AI-enhanced power quality management in distribution systems: implementing a dual-phase UPQC control with adaptive neural networks and optimized PI controllers

Abstract

In the realm of electrical distribution, managing power quality is critical due to its significant impact on infrastructure and customer satisfaction. Addressing issues such as voltage sags and swells, along with current and voltage harmonics, is imperative. The innovative approach proposed in this paper centers on a dual-phase control strategy using a Universal Power Quality Conditioner that integrates series and parallel compensations to rectify these disturbances simultaneously.
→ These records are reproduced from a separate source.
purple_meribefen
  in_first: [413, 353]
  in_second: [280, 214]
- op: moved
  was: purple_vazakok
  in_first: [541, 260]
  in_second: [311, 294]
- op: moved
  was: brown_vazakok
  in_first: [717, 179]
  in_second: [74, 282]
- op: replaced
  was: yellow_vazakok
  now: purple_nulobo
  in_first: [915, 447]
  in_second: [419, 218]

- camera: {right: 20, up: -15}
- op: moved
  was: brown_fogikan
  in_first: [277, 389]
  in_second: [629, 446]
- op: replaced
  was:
Our methodology introduces a hybrid control scheme that employs adaptive dynamic neural networks (ADNN), a sinusoidal tracking filter (STF), and a proportional-integral (PI) controller optimized via an improved krill herd (IKH) algorithm. The first phase utilizes the ADNN-based adaptive integrated estimator for quick and accurate disturbance detection and estimation. Subsequently, the second phase employs the STF, omitting the Low Pass Filter and employing a Phase Locking Loop to generate precise reference voltages and currents for the series and parallel active filters based on dynamic load and source conditions. This advanced control mechanism not only enhances system efficacy but also reduces the need for extensive computational resources. Furthermore, the performance of both series and parallel inverters is finely tuned through a PI controller optimized with the IKH algorithm, improving the DC link voltage regulation. Our extensive testing under various conditions, including voltage imbalances and harmonic disturbances, demonstrates the robustness of the proposed solution in both transient and steady-state scenarios.